<<<<

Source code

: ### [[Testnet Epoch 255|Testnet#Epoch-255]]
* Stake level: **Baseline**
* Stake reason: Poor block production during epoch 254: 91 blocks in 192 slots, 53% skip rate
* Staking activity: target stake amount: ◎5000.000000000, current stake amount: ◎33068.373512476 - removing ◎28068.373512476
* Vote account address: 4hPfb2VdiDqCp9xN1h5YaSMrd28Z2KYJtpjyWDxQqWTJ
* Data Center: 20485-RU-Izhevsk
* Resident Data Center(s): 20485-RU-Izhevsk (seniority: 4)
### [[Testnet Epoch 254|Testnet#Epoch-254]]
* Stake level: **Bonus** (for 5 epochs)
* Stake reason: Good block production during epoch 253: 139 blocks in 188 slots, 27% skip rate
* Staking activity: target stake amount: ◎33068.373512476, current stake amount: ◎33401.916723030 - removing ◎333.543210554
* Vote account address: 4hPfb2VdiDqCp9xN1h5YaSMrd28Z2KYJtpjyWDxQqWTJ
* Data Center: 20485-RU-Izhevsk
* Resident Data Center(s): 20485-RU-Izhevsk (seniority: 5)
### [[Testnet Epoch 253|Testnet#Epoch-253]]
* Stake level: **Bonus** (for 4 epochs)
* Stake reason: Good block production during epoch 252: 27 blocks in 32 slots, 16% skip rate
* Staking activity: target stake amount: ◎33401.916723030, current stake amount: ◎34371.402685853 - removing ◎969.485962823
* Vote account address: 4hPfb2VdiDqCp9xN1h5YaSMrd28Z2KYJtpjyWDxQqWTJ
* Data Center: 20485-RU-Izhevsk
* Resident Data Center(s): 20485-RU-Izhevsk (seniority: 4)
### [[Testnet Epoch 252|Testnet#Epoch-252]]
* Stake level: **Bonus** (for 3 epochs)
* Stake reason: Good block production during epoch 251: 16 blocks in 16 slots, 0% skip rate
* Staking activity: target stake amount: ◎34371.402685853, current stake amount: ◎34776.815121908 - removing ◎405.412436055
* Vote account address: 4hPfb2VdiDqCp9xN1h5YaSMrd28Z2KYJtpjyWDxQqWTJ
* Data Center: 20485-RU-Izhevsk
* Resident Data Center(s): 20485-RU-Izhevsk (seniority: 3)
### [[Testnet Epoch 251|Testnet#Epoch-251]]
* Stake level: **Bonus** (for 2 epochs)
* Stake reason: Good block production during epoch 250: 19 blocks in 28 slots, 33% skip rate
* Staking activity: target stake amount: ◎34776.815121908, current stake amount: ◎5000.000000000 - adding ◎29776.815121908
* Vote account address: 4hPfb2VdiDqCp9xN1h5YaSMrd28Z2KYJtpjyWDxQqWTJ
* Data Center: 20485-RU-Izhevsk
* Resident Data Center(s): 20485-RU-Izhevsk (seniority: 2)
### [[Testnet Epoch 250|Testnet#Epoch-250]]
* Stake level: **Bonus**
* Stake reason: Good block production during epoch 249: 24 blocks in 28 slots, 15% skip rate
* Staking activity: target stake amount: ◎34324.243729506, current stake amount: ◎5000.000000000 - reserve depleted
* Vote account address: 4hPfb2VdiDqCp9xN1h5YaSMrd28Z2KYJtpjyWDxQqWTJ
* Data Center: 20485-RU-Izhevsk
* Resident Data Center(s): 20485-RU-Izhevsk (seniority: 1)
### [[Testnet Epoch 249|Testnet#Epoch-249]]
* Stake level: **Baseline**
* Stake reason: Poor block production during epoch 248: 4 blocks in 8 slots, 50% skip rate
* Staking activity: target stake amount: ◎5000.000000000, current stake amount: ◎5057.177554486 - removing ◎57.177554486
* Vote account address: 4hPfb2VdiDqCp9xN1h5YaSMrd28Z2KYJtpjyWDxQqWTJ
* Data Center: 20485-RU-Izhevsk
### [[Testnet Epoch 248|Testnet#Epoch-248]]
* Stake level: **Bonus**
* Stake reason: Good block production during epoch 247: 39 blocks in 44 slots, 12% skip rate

>>>>

-- EXERCISE PROMPT --
Copy the rows above verbatim, starting with the line that contains "[[Testnet Epoch 255|Testnet#Epoch-255]]" and continuing through the line that contains "33% skip rate", both lines included.

-- RESPONSE AREA --
: ### [[Testnet Epoch 255|Testnet#Epoch-255]]
* Stake level: **Baseline**
* Stake reason: Poor block production during epoch 254: 91 blocks in 192 slots, 53% skip rate
* Staking activity: target stake amount: ◎5000.000000000, current stake amount: ◎33068.373512476 - removing ◎28068.373512476
* Vote account address: 4hPfb2VdiDqCp9xN1h5YaSMrd28Z2KYJtpjyWDxQqWTJ
* Data Center: 20485-RU-Izhevsk
* Resident Data Center(s): 20485-RU-Izhevsk (seniority: 4)
### [[Testnet Epoch 254|Testnet#Epoch-254]]
* Stake level: **Bonus** (for 5 epochs)
* Stake reason: Good block production during epoch 253: 139 blocks in 188 slots, 27% skip rate
* Staking activity: target stake amount: ◎33068.373512476, current stake amount: ◎33401.916723030 - removing ◎333.543210554
* Vote account address: 4hPfb2VdiDqCp9xN1h5YaSMrd28Z2KYJtpjyWDxQqWTJ
* Data Center: 20485-RU-Izhevsk
* Resident Data Center(s): 20485-RU-Izhevsk (seniority: 5)
### [[Testnet Epoch 253|Testnet#Epoch-253]]
* Stake level: **Bonus** (for 4 epochs)
* Stake reason: Good block production during epoch 252: 27 blocks in 32 slots, 16% skip rate
* Staking activity: target stake amount: ◎33401.916723030, current stake amount: ◎34371.402685853 - removing ◎969.485962823
* Vote account address: 4hPfb2VdiDqCp9xN1h5YaSMrd28Z2KYJtpjyWDxQqWTJ
* Data Center: 20485-RU-Izhevsk
* Resident Data Center(s): 20485-RU-Izhevsk (seniority: 4)
### [[Testnet Epoch 252|Testnet#Epoch-252]]
* Stake level: **Bonus** (for 3 epochs)
* Stake reason: Good block production during epoch 251: 16 blocks in 16 slots, 0% skip rate
* Staking activity: target stake amount: ◎34371.402685853, current stake amount: ◎34776.815121908 - removing ◎405.412436055
* Vote account address: 4hPfb2VdiDqCp9xN1h5YaSMrd28Z2KYJtpjyWDxQqWTJ
* Data Center: 20485-RU-Izhevsk
* Resident Data Center(s): 20485-RU-Izhevsk (seniority: 3)
### [[Testnet Epoch 251|Testnet#Epoch-251]]
* Stake level: **Bonus** (for 2 epochs)
* Stake reason: Good block production during epoch 250: 19 blocks in 28 slots, 33% skip rate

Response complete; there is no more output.